(Document understanding data)
════

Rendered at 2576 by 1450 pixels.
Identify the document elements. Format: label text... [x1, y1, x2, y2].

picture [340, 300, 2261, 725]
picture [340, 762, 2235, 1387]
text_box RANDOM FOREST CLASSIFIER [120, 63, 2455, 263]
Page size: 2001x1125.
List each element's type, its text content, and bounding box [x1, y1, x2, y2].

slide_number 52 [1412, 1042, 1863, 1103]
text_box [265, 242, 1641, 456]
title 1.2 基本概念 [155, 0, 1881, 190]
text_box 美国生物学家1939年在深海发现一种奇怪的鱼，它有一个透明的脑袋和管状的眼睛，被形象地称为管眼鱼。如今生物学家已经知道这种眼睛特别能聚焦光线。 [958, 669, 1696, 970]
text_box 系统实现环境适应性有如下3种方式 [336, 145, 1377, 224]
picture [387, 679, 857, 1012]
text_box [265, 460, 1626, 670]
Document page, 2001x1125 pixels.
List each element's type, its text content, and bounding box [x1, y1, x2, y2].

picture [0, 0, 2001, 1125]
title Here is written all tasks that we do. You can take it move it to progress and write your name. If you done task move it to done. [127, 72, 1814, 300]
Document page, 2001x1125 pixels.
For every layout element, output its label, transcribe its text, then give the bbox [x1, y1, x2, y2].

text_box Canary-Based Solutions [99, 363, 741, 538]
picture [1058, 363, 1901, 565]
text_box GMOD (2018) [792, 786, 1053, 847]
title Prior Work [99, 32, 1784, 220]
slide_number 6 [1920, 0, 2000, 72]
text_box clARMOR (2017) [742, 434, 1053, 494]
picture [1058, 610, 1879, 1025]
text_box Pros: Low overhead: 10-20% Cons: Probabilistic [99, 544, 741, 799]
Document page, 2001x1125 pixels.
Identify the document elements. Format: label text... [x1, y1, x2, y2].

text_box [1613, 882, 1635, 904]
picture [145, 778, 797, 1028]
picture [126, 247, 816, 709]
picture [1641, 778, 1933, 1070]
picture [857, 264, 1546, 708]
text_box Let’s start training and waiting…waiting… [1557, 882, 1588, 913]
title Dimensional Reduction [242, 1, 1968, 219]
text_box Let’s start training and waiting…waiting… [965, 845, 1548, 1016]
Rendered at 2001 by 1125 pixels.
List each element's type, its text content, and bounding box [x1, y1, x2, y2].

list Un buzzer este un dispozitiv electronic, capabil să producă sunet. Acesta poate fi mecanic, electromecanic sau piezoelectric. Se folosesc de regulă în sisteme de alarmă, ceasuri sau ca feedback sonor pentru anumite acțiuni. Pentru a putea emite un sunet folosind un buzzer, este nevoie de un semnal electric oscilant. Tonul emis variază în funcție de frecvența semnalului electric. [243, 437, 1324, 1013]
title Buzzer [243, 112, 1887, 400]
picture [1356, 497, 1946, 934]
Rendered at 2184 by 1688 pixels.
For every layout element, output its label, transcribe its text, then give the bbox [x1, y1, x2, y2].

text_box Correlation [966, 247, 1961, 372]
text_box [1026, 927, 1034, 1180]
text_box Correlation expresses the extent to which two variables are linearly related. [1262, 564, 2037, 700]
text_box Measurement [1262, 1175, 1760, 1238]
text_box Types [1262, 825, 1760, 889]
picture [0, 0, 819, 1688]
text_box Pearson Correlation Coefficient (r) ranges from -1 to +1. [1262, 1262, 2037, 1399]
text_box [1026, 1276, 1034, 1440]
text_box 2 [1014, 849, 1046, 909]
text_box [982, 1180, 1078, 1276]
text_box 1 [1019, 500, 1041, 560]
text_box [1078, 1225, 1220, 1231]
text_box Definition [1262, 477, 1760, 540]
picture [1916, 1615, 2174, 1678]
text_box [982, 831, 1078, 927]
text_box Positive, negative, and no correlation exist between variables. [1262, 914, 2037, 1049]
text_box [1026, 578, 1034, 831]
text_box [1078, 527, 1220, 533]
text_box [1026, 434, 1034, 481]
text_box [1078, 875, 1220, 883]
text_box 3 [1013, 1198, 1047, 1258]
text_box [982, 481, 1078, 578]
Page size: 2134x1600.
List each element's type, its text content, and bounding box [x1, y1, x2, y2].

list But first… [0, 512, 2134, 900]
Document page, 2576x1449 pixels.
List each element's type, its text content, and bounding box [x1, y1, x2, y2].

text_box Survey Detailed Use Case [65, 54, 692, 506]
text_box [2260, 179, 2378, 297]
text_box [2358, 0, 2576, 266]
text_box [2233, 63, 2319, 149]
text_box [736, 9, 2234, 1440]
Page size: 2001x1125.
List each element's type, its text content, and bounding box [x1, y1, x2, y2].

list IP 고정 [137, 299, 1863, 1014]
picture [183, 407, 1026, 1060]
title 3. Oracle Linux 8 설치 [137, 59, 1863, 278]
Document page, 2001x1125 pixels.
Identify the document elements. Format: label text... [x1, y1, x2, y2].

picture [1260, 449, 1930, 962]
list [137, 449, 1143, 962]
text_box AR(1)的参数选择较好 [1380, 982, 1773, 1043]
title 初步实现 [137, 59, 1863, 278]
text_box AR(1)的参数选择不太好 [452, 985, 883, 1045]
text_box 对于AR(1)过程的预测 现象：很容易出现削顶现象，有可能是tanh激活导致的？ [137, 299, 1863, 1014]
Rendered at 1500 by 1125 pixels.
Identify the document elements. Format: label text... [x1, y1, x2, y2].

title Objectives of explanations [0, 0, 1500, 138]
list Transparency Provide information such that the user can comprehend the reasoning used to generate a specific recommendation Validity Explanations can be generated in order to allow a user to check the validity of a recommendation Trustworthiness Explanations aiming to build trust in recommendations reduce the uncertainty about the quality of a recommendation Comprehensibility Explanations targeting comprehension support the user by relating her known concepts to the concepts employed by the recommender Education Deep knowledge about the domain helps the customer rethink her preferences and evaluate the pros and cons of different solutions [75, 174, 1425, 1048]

════

Directive
Taking the entries above, restate exactly those lines that fall between the line with "Page size: 2134x1600." and the line with "Rendered at 1500 by 1125 pixels.", keeping both of those lines too.

Exercise result
Page size: 2134x1600.
List each element's type, its text content, and bounding box [x1, y1, x2, y2].

list But first… [0, 512, 2134, 900]
Document page, 2576x1449 pixels.
List each element's type, its text content, and bounding box [x1, y1, x2, y2].

text_box Survey Detailed Use Case [65, 54, 692, 506]
text_box [2260, 179, 2378, 297]
text_box [2358, 0, 2576, 266]
text_box [2233, 63, 2319, 149]
text_box [736, 9, 2234, 1440]
Page size: 2001x1125.
List each element's type, its text content, and bounding box [x1, y1, x2, y2].

list IP 고정 [137, 299, 1863, 1014]
picture [183, 407, 1026, 1060]
title 3. Oracle Linux 8 설치 [137, 59, 1863, 278]
Document page, 2001x1125 pixels.
Identify the document elements. Format: label text... [x1, y1, x2, y2].

picture [1260, 449, 1930, 962]
list [137, 449, 1143, 962]
text_box AR(1)的参数选择较好 [1380, 982, 1773, 1043]
title 初步实现 [137, 59, 1863, 278]
text_box AR(1)的参数选择不太好 [452, 985, 883, 1045]
text_box 对于AR(1)过程的预测 现象：很容易出现削顶现象，有可能是tanh激活导致的？ [137, 299, 1863, 1014]
Rendered at 1500 by 1125 pixels.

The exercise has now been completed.